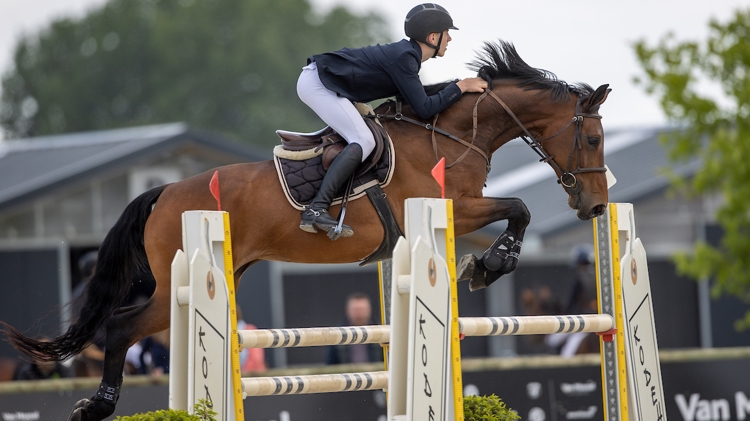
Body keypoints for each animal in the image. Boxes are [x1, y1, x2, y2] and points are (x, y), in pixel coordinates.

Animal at [0, 40, 612, 420]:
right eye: (592, 139)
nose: (596, 207)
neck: (452, 134)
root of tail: (164, 192)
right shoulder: (454, 208)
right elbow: (518, 208)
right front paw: (488, 265)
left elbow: (516, 209)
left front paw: (486, 264)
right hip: (178, 274)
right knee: (121, 325)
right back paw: (97, 405)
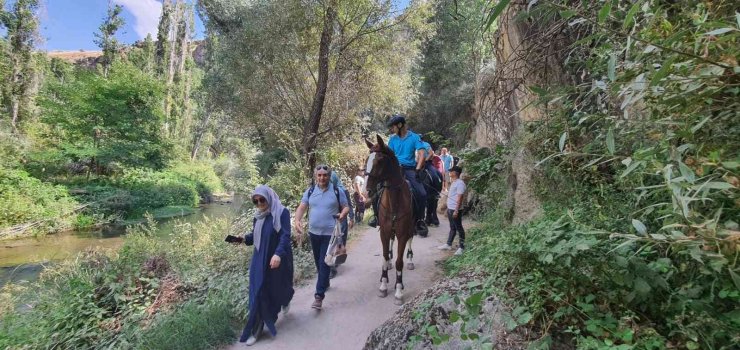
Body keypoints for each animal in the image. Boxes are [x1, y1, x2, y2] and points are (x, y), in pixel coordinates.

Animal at [366, 135, 416, 304]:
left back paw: (410, 260)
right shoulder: (384, 232)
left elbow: (399, 262)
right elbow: (384, 256)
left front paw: (399, 291)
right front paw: (383, 285)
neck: (394, 200)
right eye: (367, 159)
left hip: (411, 227)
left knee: (410, 239)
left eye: (380, 161)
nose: (367, 191)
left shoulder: (402, 233)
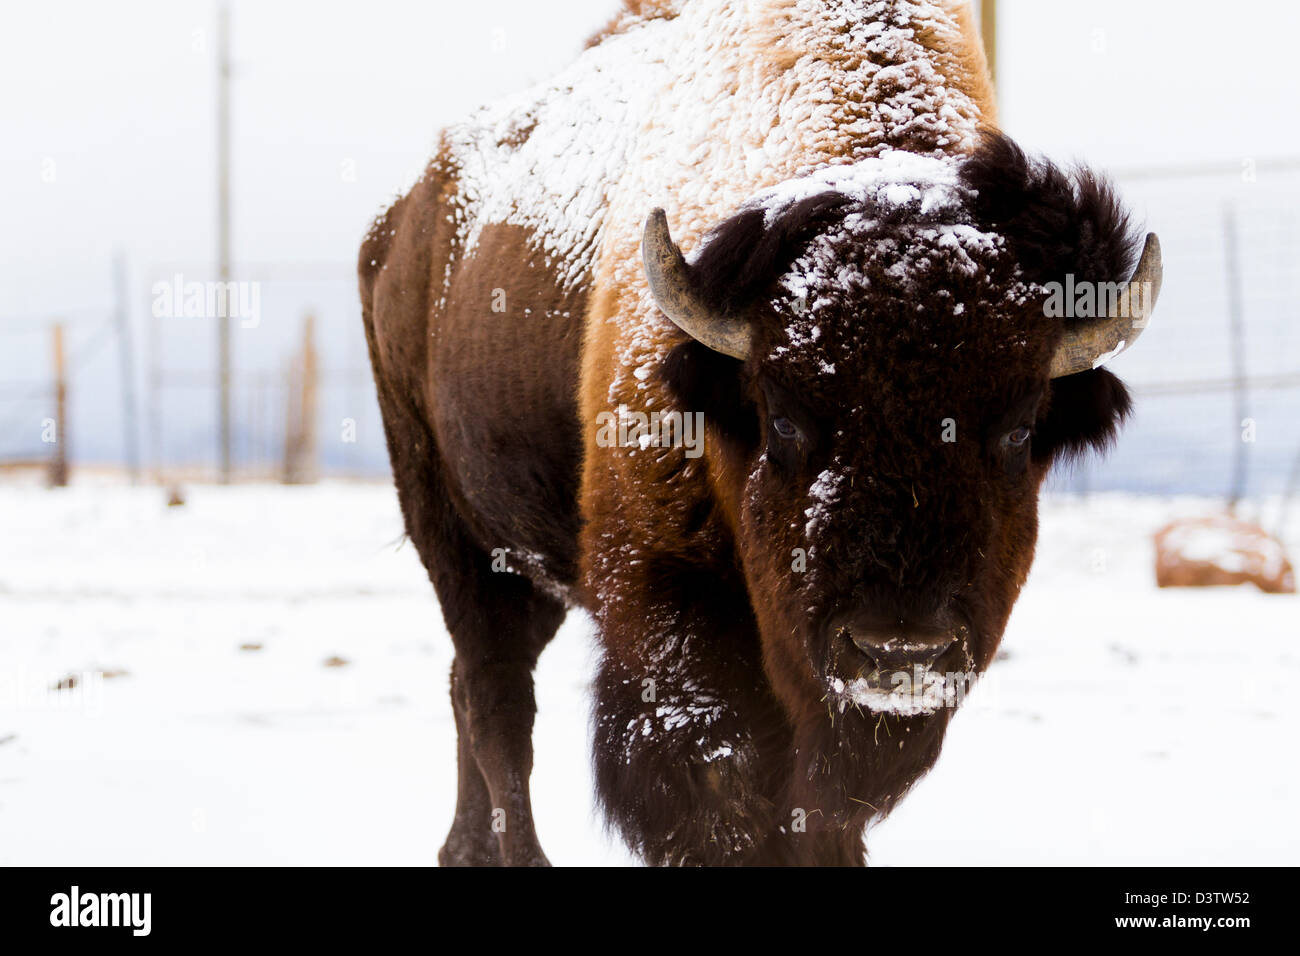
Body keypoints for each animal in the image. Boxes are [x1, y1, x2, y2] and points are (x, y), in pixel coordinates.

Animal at [359, 0, 1161, 865]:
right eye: (783, 418)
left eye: (1019, 429)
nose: (899, 653)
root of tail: (399, 224)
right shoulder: (664, 591)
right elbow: (718, 774)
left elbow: (821, 801)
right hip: (456, 532)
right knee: (496, 696)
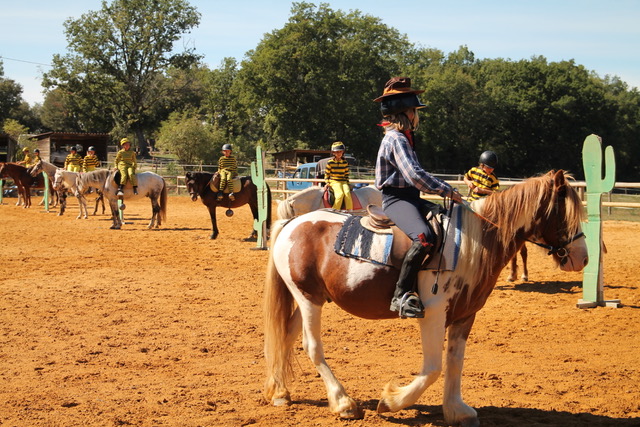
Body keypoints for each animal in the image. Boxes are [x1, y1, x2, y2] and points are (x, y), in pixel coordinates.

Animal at [264, 170, 592, 424]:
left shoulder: (464, 315)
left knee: (286, 334)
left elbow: (455, 362)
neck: (473, 242)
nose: (583, 258)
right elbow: (433, 368)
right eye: (564, 215)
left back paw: (280, 392)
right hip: (308, 298)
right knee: (312, 346)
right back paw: (343, 403)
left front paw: (457, 410)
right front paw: (391, 401)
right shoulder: (433, 314)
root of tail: (293, 224)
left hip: (311, 298)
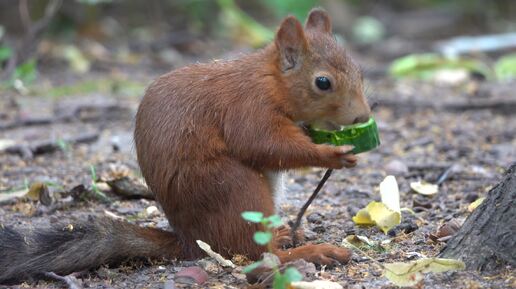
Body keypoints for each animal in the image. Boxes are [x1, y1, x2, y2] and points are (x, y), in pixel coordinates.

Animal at [0, 7, 370, 282]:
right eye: (323, 82)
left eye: (359, 71)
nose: (362, 116)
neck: (272, 83)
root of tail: (190, 242)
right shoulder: (248, 109)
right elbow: (265, 146)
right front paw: (331, 154)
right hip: (234, 189)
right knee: (256, 254)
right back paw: (309, 253)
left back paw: (287, 234)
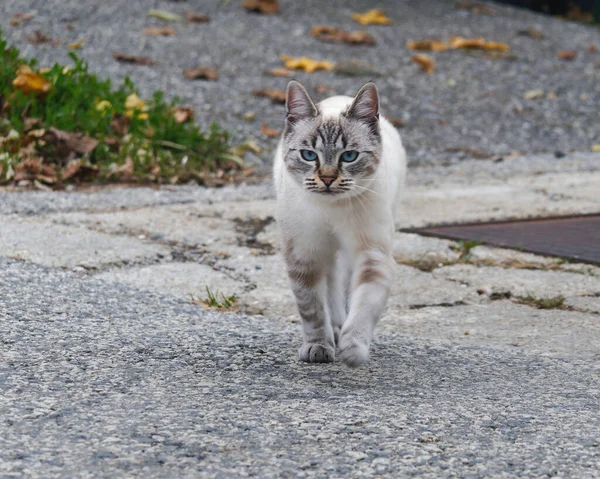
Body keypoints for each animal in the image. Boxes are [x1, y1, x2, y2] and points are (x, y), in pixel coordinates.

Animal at [274, 81, 408, 368]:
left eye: (349, 156)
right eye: (308, 155)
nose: (326, 179)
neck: (331, 211)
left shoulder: (372, 254)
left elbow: (364, 305)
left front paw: (353, 348)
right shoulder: (304, 256)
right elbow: (312, 310)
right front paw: (319, 346)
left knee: (343, 286)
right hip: (324, 253)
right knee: (331, 286)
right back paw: (333, 330)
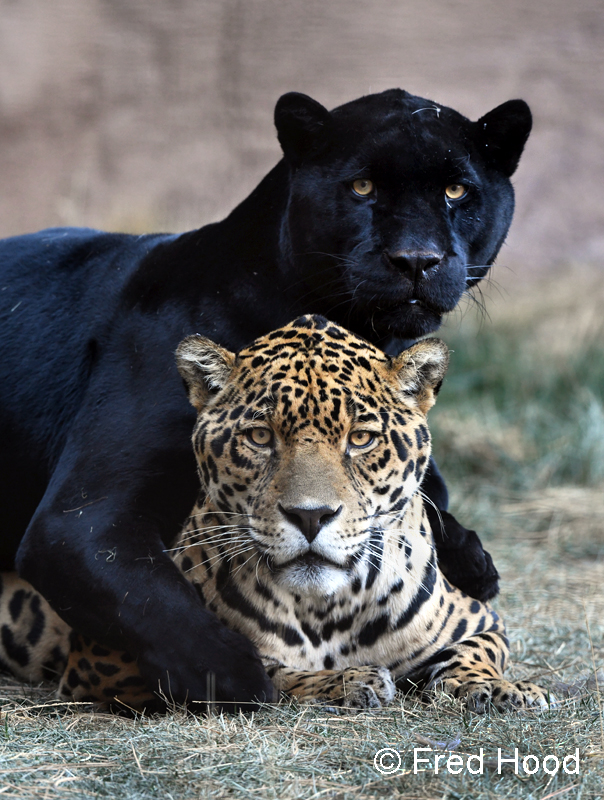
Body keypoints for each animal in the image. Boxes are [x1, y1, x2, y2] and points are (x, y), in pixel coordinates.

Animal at [0, 316, 552, 713]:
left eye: (361, 438)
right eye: (260, 437)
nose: (310, 517)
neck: (329, 609)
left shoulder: (481, 621)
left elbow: (471, 656)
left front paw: (504, 690)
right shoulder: (109, 661)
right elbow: (266, 672)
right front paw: (347, 680)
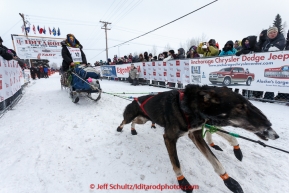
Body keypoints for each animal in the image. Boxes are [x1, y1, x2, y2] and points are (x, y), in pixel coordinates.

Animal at [116, 84, 278, 193]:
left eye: (249, 104)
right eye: (240, 107)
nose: (268, 124)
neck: (187, 108)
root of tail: (135, 99)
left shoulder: (196, 135)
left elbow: (215, 161)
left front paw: (229, 181)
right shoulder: (169, 138)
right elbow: (176, 163)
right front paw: (182, 181)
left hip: (143, 119)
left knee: (135, 122)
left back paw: (134, 129)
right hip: (132, 117)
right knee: (125, 120)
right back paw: (121, 128)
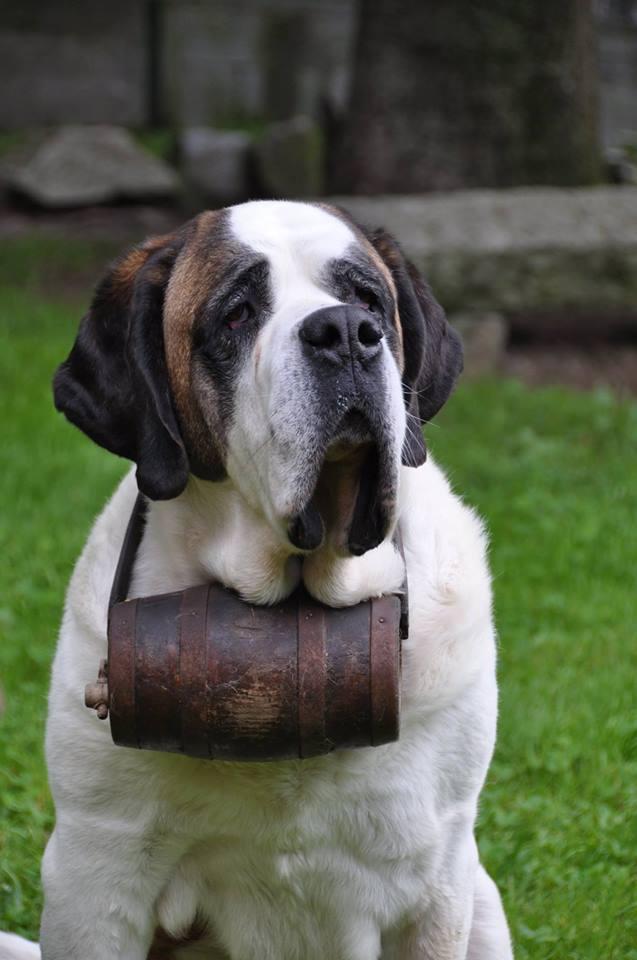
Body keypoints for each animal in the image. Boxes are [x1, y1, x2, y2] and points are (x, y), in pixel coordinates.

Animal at [1, 201, 512, 960]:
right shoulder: (94, 874)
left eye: (369, 301)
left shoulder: (438, 882)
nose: (344, 333)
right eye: (238, 315)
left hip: (481, 900)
::::::::::
= Work order =
Reproduce each line of the records exactly, omitting any picture.

= Answer for this exercise =
Body keypoints for each animal in the image. Boxes are [x1, y1, x2, y2] and points are (x, y), in pixel coordinates.

Animal at [0, 40, 612, 420]:
right eye: (592, 139)
nose: (596, 207)
neck: (452, 134)
root of tail: (164, 192)
right shoulder: (454, 208)
right elbow: (518, 208)
right front paw: (488, 265)
left elbow: (516, 209)
left front paw: (486, 264)
right hip: (178, 274)
right knee: (121, 325)
right back paw: (97, 405)
Body keypoints for each animal in the image. Boxes are [x1, y1, x2, y2] and points are (x, y), in pixel coordinates.

Animal at [366, 135, 416, 304]:
left back paw: (410, 260)
right shoulder: (384, 232)
left elbow: (399, 262)
right elbow: (384, 256)
left front paw: (399, 291)
right front paw: (383, 285)
neck: (394, 200)
right eye: (367, 159)
left hip: (411, 227)
left knee: (410, 239)
left eye: (380, 161)
nose: (367, 191)
left shoulder: (402, 233)
Body keypoints for each animal in the image. Boxes are [x1, y1, x2, y2] and points are (x, y), in pixel coordinates.

Animal at [359, 0, 1161, 865]:
right eye: (783, 418)
left eye: (1019, 429)
nose: (899, 653)
root of tail: (399, 224)
right shoulder: (664, 591)
right elbow: (718, 774)
left elbow: (821, 801)
right hip: (456, 532)
right knee: (496, 696)
Body keypoints for each animal in the image. Boxes are [x1, y1, x2, y2] and points are (x, y), in pixel coordinates.

Animal at [264, 170, 592, 424]:
left shoulder: (464, 315)
left knee: (286, 334)
left elbow: (455, 362)
neck: (473, 242)
nose: (583, 258)
right elbow: (433, 368)
right eye: (564, 215)
left back paw: (280, 392)
right hip: (308, 298)
right knee: (312, 346)
right back paw: (343, 403)
left front paw: (457, 410)
right front paw: (391, 401)
right shoulder: (433, 314)
root of tail: (293, 224)
left hip: (311, 298)
Body keypoints for each animal in the image. Boxes are [x1, y1, x2, y2] and points are (x, y), in pixel coordinates.

Animal at [0, 7, 370, 282]:
right eye: (323, 82)
left eye: (359, 71)
nose: (362, 116)
neck: (272, 83)
root of tail: (190, 242)
right shoulder: (248, 109)
right elbow: (265, 146)
right front paw: (331, 154)
right hip: (234, 189)
right knee: (256, 254)
right back paw: (309, 253)
left back paw: (287, 234)
Body keypoints for each animal in the image. Boxes are [x1, y1, x2, y2] and points are (x, y), in pixel coordinates.

Animal at [274, 81, 408, 368]:
left eye: (349, 156)
right eye: (308, 155)
nose: (326, 179)
neck: (331, 211)
left shoulder: (372, 254)
left elbow: (364, 305)
left front paw: (353, 348)
right shoulder: (304, 256)
right elbow: (312, 310)
right front paw: (319, 346)
left knee: (343, 286)
right hip: (324, 253)
right knee: (331, 286)
right back paw: (333, 330)
Body keypoints for each animal in the image. Boxes are [x1, y1, x2, y2] and points are (x, y), in pixel coordinates.

Animal at [0, 316, 552, 713]:
left eye: (361, 438)
right eye: (260, 437)
nose: (310, 517)
neck: (329, 609)
left shoulder: (481, 621)
left elbow: (471, 656)
left front paw: (504, 690)
right shoulder: (109, 661)
right elbow: (266, 672)
right front paw: (347, 680)
Body keypoints for each animal in the image. Boxes are [x1, y1, x2, y2] and points are (x, y), in pixel coordinates.

Animal at [116, 84, 278, 193]:
left eye: (249, 104)
right eye: (240, 107)
nose: (268, 124)
neck: (187, 108)
root of tail: (135, 99)
left shoulder: (196, 135)
left elbow: (215, 161)
left front paw: (229, 181)
right shoulder: (169, 138)
right elbow: (176, 163)
right front paw: (182, 181)
left hip: (143, 119)
left knee: (135, 122)
left back paw: (134, 129)
right hip: (132, 117)
right knee: (125, 120)
right back paw: (121, 128)
Body keypoints for each animal in the image. Boxes are [x1, y1, x2, y2] and points are (x, y), in pixel coordinates.

Animal at [1, 201, 512, 960]:
right shoulder: (94, 874)
left eye: (369, 301)
left shoulder: (438, 882)
nose: (344, 333)
right eye: (238, 315)
left hip: (481, 900)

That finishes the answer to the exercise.